Более о том речи не было. Но Элизабета шестым материнским чувством угадала, что разговор этот накрепко засел в голове мужа. Однажды Ноас подошел к окну в тот момент, когда Август водил по двору разгоряченного коня, а Якаб Эрнест прилип к нему, как репей, и что-то с жаром рассказывал. Обеими руками оперевшись тяжело па подоконник, Ноас хмуро смотрел в окно. От его взгляда у Элизабеты кровь загустела в жилах. В словах мужа, не резких, не сердитых, она отчетливо расслышала беду. Ноас сказал тихо и строго:
— Элизабета, позаботься, чтоб у Якаба Эрнеста к концу месяца были две смены белья и новая пара.

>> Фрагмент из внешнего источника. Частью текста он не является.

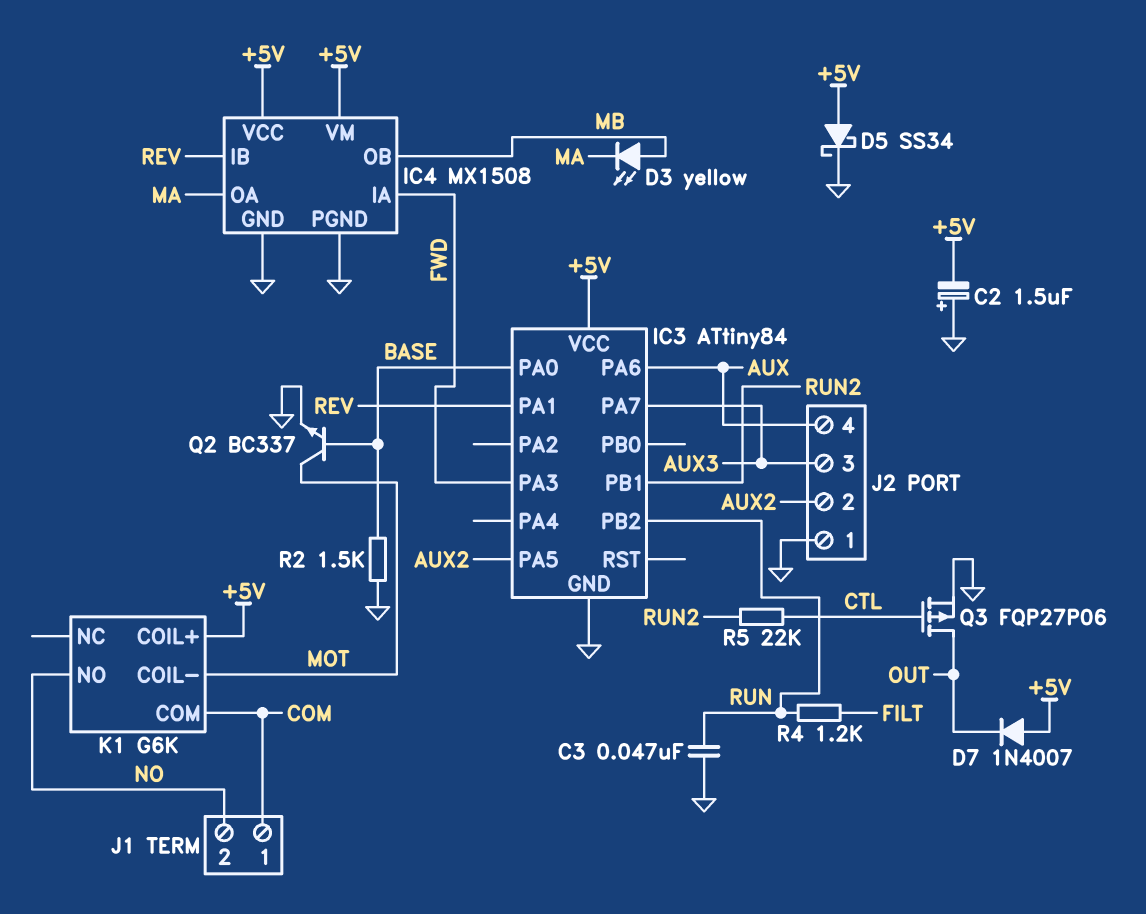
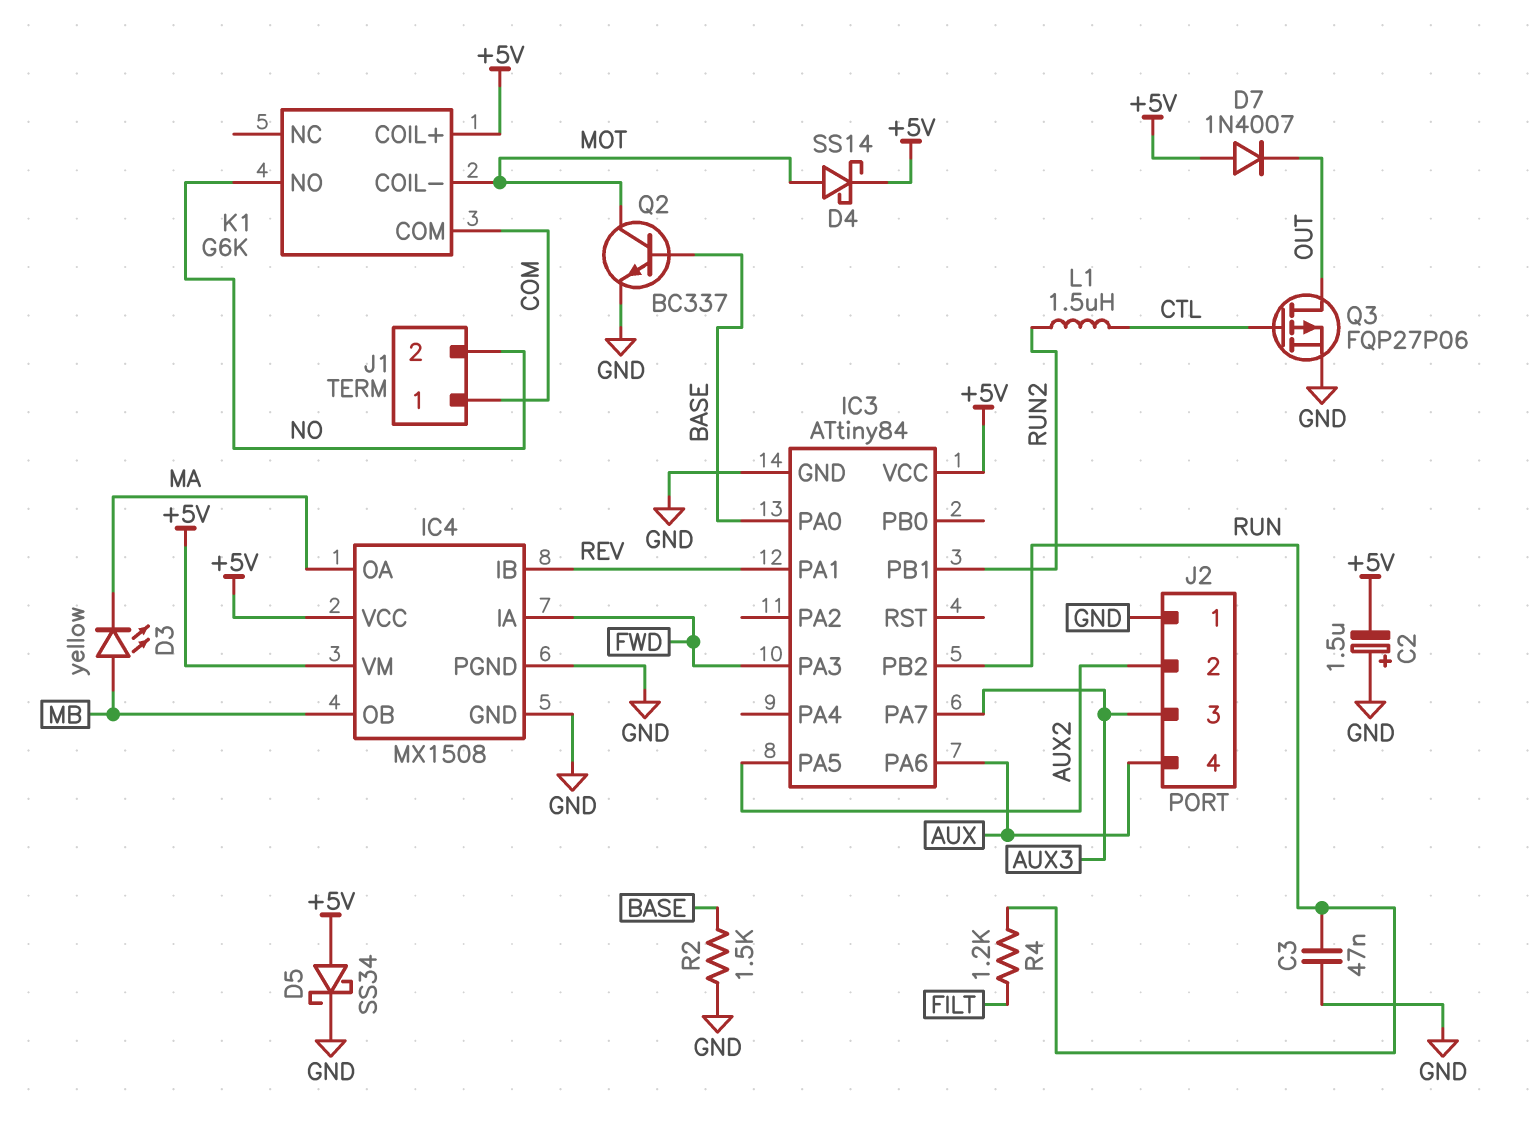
D4: none -> schottky SS14 (A MOT, K +5V)
L1: none -> 1.5uH (CTL, RUN2)
R5: 22k (CTL, RUN2) -> none

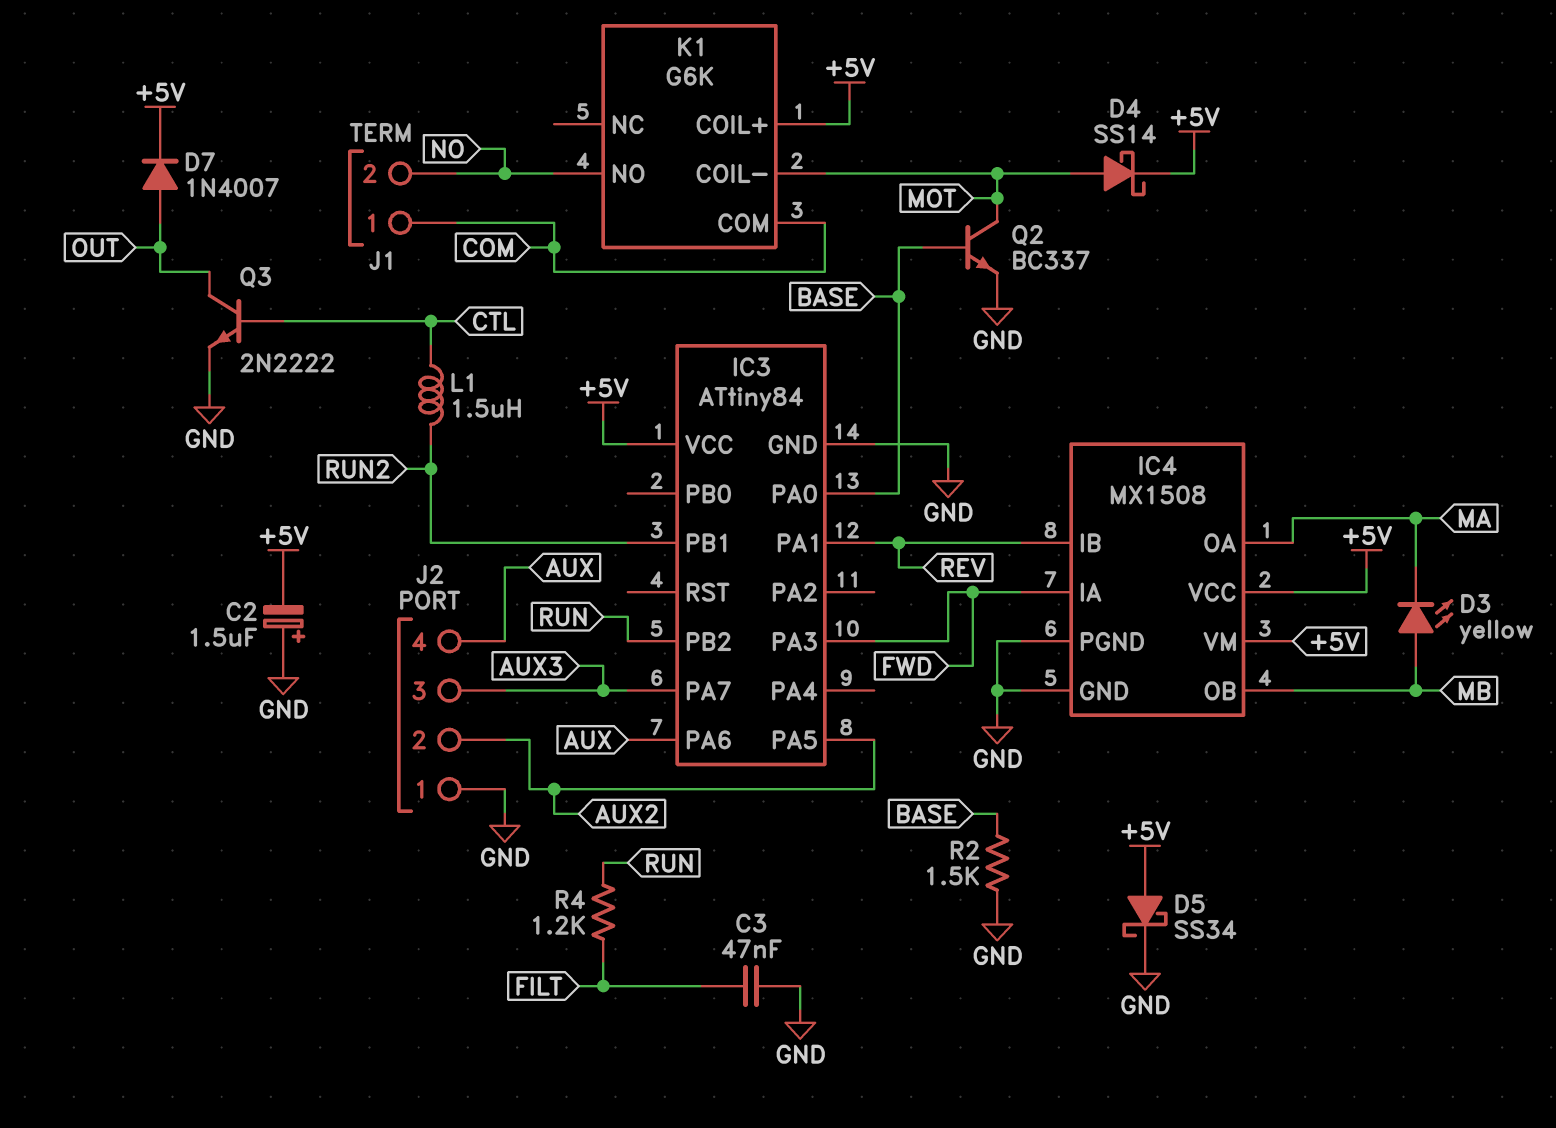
C3: 47nF (GND, RUN) -> 47nF (FILT, GND)
D7: diode 1N4007 (A +5V, K OUT) -> diode 1N4007 (A OUT, K +5V)
Q3: PMOS FQP27P06 (G CTL, D OUT, S GND) -> NPN 2N2222 (B CTL, C OUT, E GND)

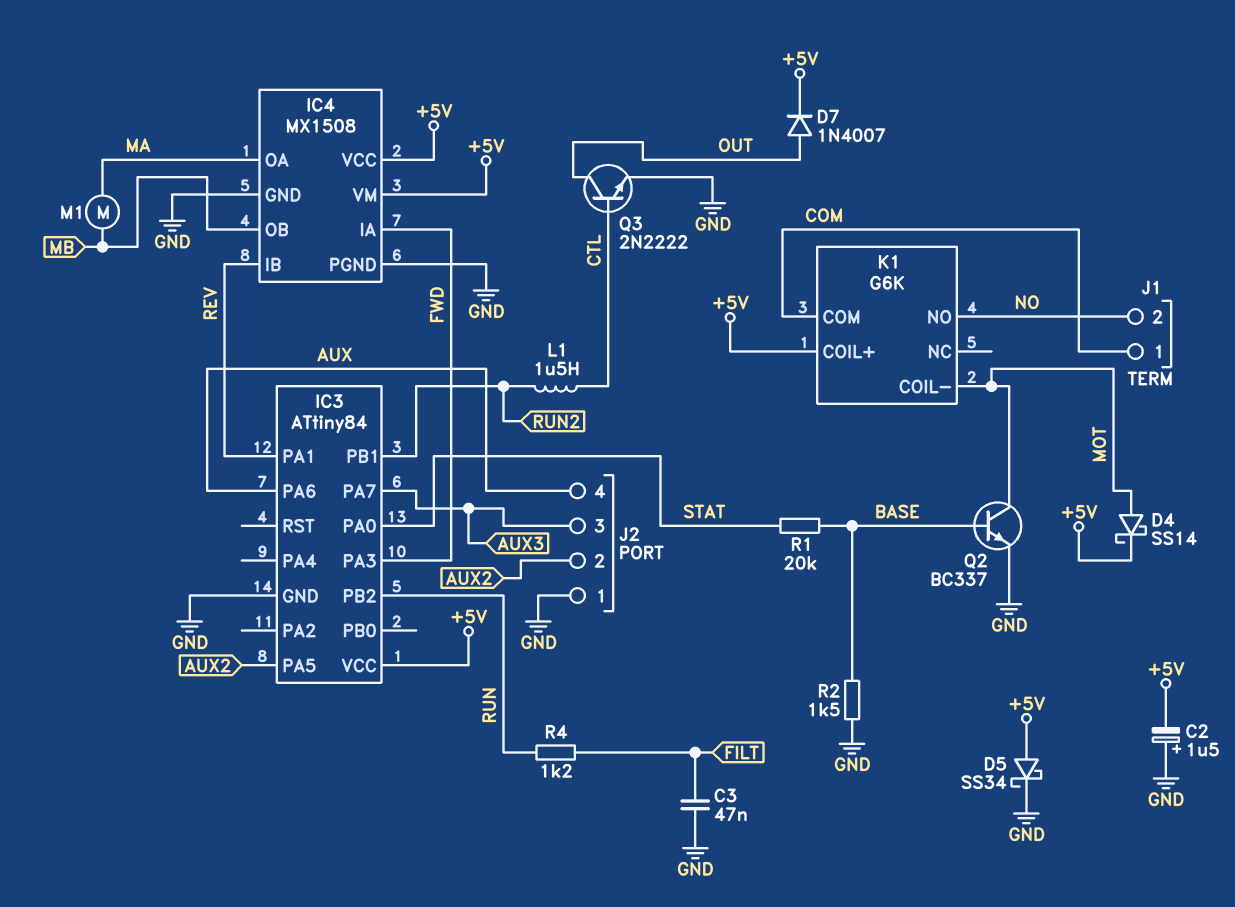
D3: LED yellow (A MB, K MA) -> none
IC3 pin PA0: BASE -> STAT
M1: none -> motor (MA, MB)
R1: none -> 20k (BASE, STAT)

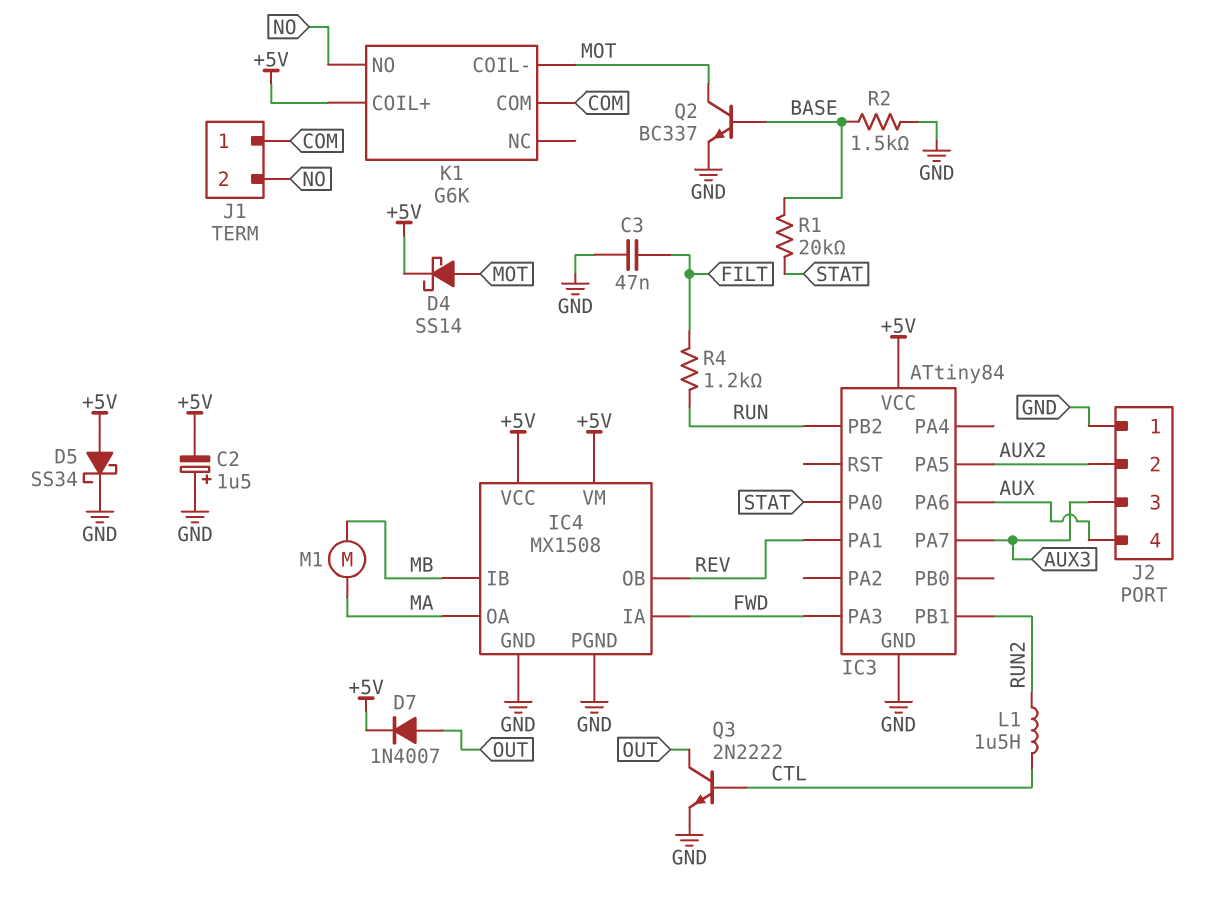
IC4 pin IB: REV -> MB
IC4 pin OB: MB -> REV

Ноас не отступил от задуманного. Весной Якаба Эрнеста зачислили в корабельную команду. А в середине лета, в шторм, трехмачтовый барк «Кагрина» у ирландских берегов потерял паруса и руль, три дня и три ночи швыряло его на скалы, крутило на гребнях кипящих волн, все чаще барк находился под ними. После того как четверых матросов смыло за борт, Ноас привязал Якаба Эрнеста и себя фалом к мачте, позднее она сломалась, но осталась на плаву, когда «Катрина» затонула. На четвертый день шторм утих. В оглушающей тишине они плыли по кроваво-красной воде — взятая на борт в Генте краска для текстильных фабрик Ливерпуля перекрасила воды залива. Их подобрали рыбаки, доставили на берег. Очутившись в теплой постели, Ноас провалился в сон и проспал десять часов. Когда проснулся, Якаб Эрнест еще не приходил в себя. Его красное, потонувшее в подушке лицо истекало красным маслянистым потом. Выпив стакан грога, немного поев, Ноас опять забылся. А проснулся во второй раз, — Якаб Эрнест сидел на кровати, красными руками обхватив свои красные колени. Из широко раскрытых пустых глаз его текли слезы.
— Дурак, чего хнычешь, — рассердился Ноас, — радуйся, что жив!
Но Якаб Эрнест, уставившись в стену, сидел не шелохнувшись, по-прежнему роняя слезы.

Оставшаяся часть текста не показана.